U.S. Secretary of Commerce Wilbur Ross touted the deal as “another indication that President Trump’s policy agenda has led to a renaissance in American manufacturing.”
TSMC is a major supplier to U.S. tech giants such as Apple Inc (AAPL.O) and Qualcomm Inc, as well as Chinese firms like Huawei Technologies, which Washington has put on a trade blacklist.
“This project is of critical, strategic importance to a vibrant and competitive U.S. semiconductor ecosystem that enables leading U.S. companies to fabricate their cutting-edge semiconductor products within the United States,” TSMC said.
While huge in terms of foreign investment in the United States, the plan is small by TSMC’s standards. For 2020, TSMC’s capex plan is US$ 15-16 billion.
The Taiwanese chipmaker said the plan was to build the plant over nine years.
“The budget... suggests the eventual scale won’t be big,” Bernstein analysts said in a note, adding revenue contribution from the plant will stay at around 3-4 percent.
“The scale and technology is similar to what TSMC did in China, suggesting a balance between the US & China.”
A U.S. Commerce Department official said TSMC’s decision to locate the plant in the United States generated “good will” at the department, the drafter of a law that would, if implemented, severely restrict TSMC chip sales to Huawei.
Credit Suisse analysts said proposed restrictions could threaten TSMC’s 14 percent of sales from Huawei, escalate U.S.-China tensions and delay the rollout of the next-generation 5G mobile network.

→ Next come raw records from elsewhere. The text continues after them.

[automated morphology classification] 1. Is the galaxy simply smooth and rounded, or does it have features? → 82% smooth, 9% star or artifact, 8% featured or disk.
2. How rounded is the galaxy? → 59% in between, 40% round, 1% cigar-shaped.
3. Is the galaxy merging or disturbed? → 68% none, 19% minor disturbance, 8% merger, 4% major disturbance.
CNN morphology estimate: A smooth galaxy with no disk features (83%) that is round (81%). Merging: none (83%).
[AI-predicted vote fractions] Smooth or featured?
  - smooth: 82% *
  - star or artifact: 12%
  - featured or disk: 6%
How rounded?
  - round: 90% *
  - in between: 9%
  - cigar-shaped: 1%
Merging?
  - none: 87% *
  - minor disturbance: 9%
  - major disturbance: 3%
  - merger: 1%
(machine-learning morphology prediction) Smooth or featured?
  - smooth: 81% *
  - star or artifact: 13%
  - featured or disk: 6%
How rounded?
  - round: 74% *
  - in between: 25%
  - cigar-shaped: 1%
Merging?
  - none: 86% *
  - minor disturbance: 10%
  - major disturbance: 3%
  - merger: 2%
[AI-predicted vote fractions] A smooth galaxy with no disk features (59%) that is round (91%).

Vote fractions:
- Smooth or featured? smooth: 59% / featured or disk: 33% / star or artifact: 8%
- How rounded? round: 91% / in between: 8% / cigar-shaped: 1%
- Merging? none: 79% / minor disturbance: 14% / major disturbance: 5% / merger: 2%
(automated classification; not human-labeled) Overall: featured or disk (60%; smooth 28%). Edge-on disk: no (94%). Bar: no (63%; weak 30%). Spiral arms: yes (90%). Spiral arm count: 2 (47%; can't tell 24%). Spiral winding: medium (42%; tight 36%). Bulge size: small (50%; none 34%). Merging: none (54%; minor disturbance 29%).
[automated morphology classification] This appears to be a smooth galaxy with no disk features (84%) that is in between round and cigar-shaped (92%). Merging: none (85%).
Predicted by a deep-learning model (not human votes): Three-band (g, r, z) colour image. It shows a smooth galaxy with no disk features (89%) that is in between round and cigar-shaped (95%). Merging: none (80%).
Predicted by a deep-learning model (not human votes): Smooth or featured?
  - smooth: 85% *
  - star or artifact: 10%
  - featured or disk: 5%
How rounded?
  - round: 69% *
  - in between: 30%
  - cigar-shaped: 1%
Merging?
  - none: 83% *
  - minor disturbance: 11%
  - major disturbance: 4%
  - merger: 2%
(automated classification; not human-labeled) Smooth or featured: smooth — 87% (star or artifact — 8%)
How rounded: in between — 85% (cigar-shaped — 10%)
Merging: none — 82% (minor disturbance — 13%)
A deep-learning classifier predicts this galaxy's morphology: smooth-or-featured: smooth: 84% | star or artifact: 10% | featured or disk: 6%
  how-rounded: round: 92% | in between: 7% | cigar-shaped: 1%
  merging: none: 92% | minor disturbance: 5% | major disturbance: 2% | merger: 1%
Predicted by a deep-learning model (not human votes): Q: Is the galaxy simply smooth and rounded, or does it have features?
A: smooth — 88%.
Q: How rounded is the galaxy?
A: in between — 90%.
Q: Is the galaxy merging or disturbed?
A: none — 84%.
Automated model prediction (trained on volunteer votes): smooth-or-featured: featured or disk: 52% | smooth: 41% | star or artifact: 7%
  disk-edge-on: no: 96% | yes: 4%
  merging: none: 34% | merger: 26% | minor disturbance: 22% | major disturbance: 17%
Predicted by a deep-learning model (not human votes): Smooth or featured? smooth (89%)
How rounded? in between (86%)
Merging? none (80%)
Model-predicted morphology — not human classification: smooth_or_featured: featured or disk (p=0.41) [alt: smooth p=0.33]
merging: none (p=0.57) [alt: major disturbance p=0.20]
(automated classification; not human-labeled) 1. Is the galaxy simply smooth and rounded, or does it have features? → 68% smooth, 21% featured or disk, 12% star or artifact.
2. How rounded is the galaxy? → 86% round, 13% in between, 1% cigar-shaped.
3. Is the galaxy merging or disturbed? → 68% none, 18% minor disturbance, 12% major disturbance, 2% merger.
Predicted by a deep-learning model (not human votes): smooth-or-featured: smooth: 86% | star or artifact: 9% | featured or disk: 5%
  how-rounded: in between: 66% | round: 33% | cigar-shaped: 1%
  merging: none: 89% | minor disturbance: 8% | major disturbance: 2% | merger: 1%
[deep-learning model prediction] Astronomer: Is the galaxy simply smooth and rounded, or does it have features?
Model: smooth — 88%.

“While it is hard to be certain, we believe that TSMC announcing a U.S. Fab could remove the threat of further Huawei restrictions in the very near-term at least,” JP Morgan analysts said in a note.
Shares of TSMC, the world’s most valuable semiconductor company with a market capitalisation of about US$ 255 billion, exceeding Intel Corp’s (INTC.O), closed up 1.7 percent yesterday, outperforming a 0.3% gain in the main Taiwan stock market .TWII.
The plant, the biggest foreign investment by TSMC, will produce the most sophisticated 5 nanometer chips, which can be used in high-end defense and communications devices.
TSMC manufactures the bulk of its chips in Taiwan and has older chip facilities in China and Washington state.